# [TASK TO CARRY OUT]
Reproduce the text of every item below word for word and line for line, with no changes.

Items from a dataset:
╭──

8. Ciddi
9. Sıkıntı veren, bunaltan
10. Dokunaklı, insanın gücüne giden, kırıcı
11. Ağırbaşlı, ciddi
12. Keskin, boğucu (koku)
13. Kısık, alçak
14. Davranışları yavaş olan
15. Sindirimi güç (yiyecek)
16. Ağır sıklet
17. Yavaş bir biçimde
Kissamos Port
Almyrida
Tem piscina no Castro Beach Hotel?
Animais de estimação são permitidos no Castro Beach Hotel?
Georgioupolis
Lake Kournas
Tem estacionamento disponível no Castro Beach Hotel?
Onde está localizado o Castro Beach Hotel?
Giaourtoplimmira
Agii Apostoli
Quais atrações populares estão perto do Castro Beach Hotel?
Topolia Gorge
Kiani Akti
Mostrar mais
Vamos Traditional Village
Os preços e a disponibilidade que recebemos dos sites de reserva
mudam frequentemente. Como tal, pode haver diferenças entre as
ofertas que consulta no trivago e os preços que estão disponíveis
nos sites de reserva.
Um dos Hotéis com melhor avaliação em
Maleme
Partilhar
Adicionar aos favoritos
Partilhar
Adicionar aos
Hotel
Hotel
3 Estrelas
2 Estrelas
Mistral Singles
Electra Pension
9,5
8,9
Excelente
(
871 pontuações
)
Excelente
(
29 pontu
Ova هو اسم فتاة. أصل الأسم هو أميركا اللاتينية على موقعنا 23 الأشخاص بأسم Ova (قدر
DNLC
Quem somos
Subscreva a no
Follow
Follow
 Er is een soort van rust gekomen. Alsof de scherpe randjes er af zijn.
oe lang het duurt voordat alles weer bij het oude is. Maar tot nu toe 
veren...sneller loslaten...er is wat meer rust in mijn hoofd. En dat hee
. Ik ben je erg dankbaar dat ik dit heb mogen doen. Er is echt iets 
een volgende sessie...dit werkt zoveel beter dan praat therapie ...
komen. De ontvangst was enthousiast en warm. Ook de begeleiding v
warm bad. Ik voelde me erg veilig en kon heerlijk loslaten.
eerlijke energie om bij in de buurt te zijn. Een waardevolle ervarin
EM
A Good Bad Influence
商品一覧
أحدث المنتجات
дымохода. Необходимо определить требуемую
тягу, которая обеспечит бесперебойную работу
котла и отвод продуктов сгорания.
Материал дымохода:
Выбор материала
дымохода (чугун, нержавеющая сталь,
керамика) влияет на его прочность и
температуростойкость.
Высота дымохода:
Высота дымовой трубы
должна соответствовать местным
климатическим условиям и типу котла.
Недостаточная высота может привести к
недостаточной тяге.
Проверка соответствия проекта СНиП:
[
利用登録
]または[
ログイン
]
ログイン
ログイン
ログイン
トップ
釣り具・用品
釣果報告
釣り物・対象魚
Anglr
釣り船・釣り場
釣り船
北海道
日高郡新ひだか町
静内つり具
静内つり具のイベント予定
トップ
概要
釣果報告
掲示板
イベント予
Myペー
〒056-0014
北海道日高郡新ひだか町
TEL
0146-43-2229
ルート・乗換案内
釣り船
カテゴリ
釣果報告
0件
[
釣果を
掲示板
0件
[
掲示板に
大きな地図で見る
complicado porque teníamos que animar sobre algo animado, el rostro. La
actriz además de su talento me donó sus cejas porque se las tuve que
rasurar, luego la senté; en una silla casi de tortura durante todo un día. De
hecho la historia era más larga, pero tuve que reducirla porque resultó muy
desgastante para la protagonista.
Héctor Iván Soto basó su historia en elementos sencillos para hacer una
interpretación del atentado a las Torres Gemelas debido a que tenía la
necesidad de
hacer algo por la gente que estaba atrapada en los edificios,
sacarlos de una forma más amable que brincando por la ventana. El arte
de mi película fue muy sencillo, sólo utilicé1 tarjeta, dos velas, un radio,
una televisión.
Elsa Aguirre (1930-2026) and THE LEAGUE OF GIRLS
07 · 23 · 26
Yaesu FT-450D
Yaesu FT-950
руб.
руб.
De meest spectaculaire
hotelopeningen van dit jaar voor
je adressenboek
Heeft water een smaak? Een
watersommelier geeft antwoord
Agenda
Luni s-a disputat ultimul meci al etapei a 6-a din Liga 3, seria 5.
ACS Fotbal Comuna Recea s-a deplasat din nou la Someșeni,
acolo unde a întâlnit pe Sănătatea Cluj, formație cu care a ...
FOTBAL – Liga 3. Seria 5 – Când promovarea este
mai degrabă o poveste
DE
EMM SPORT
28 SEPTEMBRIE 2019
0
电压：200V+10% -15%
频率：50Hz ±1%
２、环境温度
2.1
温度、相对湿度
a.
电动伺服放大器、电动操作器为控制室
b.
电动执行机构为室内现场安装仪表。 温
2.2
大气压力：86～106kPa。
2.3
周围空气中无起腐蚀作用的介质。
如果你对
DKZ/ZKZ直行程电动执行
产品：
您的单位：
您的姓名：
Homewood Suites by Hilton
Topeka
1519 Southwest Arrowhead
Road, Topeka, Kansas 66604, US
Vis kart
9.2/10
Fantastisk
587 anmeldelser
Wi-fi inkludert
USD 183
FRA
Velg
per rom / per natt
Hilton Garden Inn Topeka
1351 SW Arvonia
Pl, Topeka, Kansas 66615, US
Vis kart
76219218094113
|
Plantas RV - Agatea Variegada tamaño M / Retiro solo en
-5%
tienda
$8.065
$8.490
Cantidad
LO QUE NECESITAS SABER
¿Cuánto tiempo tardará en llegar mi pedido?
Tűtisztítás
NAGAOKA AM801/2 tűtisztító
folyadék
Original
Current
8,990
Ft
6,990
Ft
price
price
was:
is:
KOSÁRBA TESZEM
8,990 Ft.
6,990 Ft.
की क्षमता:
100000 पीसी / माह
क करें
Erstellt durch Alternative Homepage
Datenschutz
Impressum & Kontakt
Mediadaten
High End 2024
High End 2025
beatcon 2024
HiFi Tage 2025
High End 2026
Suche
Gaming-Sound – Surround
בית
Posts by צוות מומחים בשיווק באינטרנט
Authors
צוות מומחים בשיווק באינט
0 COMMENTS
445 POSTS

╰──

# [ANSWER SPACE]
8. Ciddi
9. Sıkıntı veren, bunaltan
10. Dokunaklı, insanın gücüne giden, kırıcı
11. Ağırbaşlı, ciddi
12. Keskin, boğucu (koku)
13. Kısık, alçak
14. Davranışları yavaş olan
15. Sindirimi güç (yiyecek)
16. Ağır sıklet
17. Yavaş bir biçimde
Kissamos Port
Almyrida
Tem piscina no Castro Beach Hotel?
Animais de estimação são permitidos no Castro Beach Hotel?
Georgioupolis
Lake Kournas
Tem estacionamento disponível no Castro Beach Hotel?
Onde está localizado o Castro Beach Hotel?
Giaourtoplimmira
Agii Apostoli
Quais atrações populares estão perto do Castro Beach Hotel?
Topolia Gorge
Kiani Akti
Mostrar mais
Vamos Traditional Village
Os preços e a disponibilidade que recebemos dos sites de reserva
mudam frequentemente. Como tal, pode haver diferenças entre as
ofertas que consulta no trivago e os preços que estão disponíveis
nos sites de reserva.
Um dos Hotéis com melhor avaliação em
Maleme
Partilhar
Adicionar aos favoritos
Partilhar
Adicionar aos
Hotel
Hotel
3 Estrelas
2 Estrelas
Mistral Singles
Electra Pension
9,5
8,9
Excelente
(
871 pontuações
)
Excelente
(
29 pontu
Ova هو اسم فتاة. أصل الأسم هو أميركا اللاتينية على موقعنا 23 الأشخاص بأسم Ova (قدر
DNLC
Quem somos
Subscreva a no
Follow
Follow
 Er is een soort van rust gekomen. Alsof de scherpe randjes er af zijn.
oe lang het duurt voordat alles weer bij het oude is. Maar tot nu toe 
veren...sneller loslaten...er is wat meer rust in mijn hoofd. En dat hee
. Ik ben je erg dankbaar dat ik dit heb mogen doen. Er is echt iets 
een volgende sessie...dit werkt zoveel beter dan praat therapie ...
komen. De ontvangst was enthousiast en warm. Ook de begeleiding v
warm bad. Ik voelde me erg veilig en kon heerlijk loslaten.
eerlijke energie om bij in de buurt te zijn. Een waardevolle ervarin
EM
A Good Bad Influence
商品一覧
أحدث المنتجات
дымохода. Необходимо определить требуемую
тягу, которая обеспечит бесперебойную работу
котла и отвод продуктов сгорания.
Материал дымохода:
Выбор материала
дымохода (чугун, нержавеющая сталь,
керамика) влияет на его прочность и
температуростойкость.
Высота дымохода:
Высота дымовой трубы
должна соответствовать местным
климатическим условиям и типу котла.
Недостаточная высота может привести к
недостаточной тяге.
Проверка соответствия проекта СНиП:
[
利用登録
]または[
ログイン
]
ログイン
ログイン
ログイン
トップ
釣り具・用品
釣果報告
釣り物・対象魚
Anglr
釣り船・釣り場
釣り船
北海道
日高郡新ひだか町
静内つり具
静内つり具のイベント予定
トップ
概要
釣果報告
掲示板
イベント予
Myペー
〒056-0014
北海道日高郡新ひだか町
TEL
0146-43-2229
ルート・乗換案内
釣り船
カテゴリ
釣果報告
0件
[
釣果を
掲示板
0件
[
掲示板に
大きな地図で見る
complicado porque teníamos que animar sobre algo animado, el rostro. La
actriz además de su talento me donó sus cejas porque se las tuve que
rasurar, luego la senté; en una silla casi de tortura durante todo un día. De
hecho la historia era más larga, pero tuve que reducirla porque resultó muy
desgastante para la protagonista.
Héctor Iván Soto basó su historia en elementos sencillos para hacer una
interpretación del atentado a las Torres Gemelas debido a que tenía la
necesidad de
hacer algo por la gente que estaba atrapada en los edificios,
sacarlos de una forma más amable que brincando por la ventana. El arte
de mi película fue muy sencillo, sólo utilicé1 tarjeta, dos velas, un radio,
una televisión.
Elsa Aguirre (1930-2026) and THE LEAGUE OF GIRLS
07 · 23 · 26
Yaesu FT-450D
Yaesu FT-950
руб.
руб.
De meest spectaculaire
hotelopeningen van dit jaar voor
je adressenboek
Heeft water een smaak? Een
watersommelier geeft antwoord
Agenda
Luni s-a disputat ultimul meci al etapei a 6-a din Liga 3, seria 5.
ACS Fotbal Comuna Recea s-a deplasat din nou la Someșeni,
acolo unde a întâlnit pe Sănătatea Cluj, formație cu care a ...
FOTBAL – Liga 3. Seria 5 – Când promovarea este
mai degrabă o poveste
DE
EMM SPORT
28 SEPTEMBRIE 2019
0
电压：200V+10% -15%
频率：50Hz ±1%
２、环境温度
2.1
温度、相对湿度
a.
电动伺服放大器、电动操作器为控制室
b.
电动执行机构为室内现场安装仪表。 温
2.2
大气压力：86～106kPa。
2.3
周围空气中无起腐蚀作用的介质。
如果你对
DKZ/ZKZ直行程电动执行
产品：
您的单位：
您的姓名：
Homewood Suites by Hilton
Topeka
1519 Southwest Arrowhead
Road, Topeka, Kansas 66604, US
Vis kart
9.2/10
Fantastisk
587 anmeldelser
Wi-fi inkludert
USD 183
FRA
Velg
per rom / per natt
Hilton Garden Inn Topeka
1351 SW Arvonia
Pl, Topeka, Kansas 66615, US
Vis kart
76219218094113
|
Plantas RV - Agatea Variegada tamaño M / Retiro solo en
-5%
tienda
$8.065
$8.490
Cantidad
LO QUE NECESITAS SABER
¿Cuánto tiempo tardará en llegar mi pedido?
Tűtisztítás
NAGAOKA AM801/2 tűtisztító
folyadék
Original
Current
8,990
Ft
6,990
Ft
price
price
was:
is:
KOSÁRBA TESZEM
8,990 Ft.
6,990 Ft.
की क्षमता:
100000 पीसी / माह
क करें
Erstellt durch Alternative Homepage
Datenschutz
Impressum & Kontakt
Mediadaten
High End 2024
High End 2025
beatcon 2024
HiFi Tage 2025
High End 2026
Suche
Gaming-Sound – Surround
בית
Posts by צוות מומחים בשיווק באינטרנט
Authors
צוות מומחים בשיווק באינט
0 COMMENTS
445 POSTS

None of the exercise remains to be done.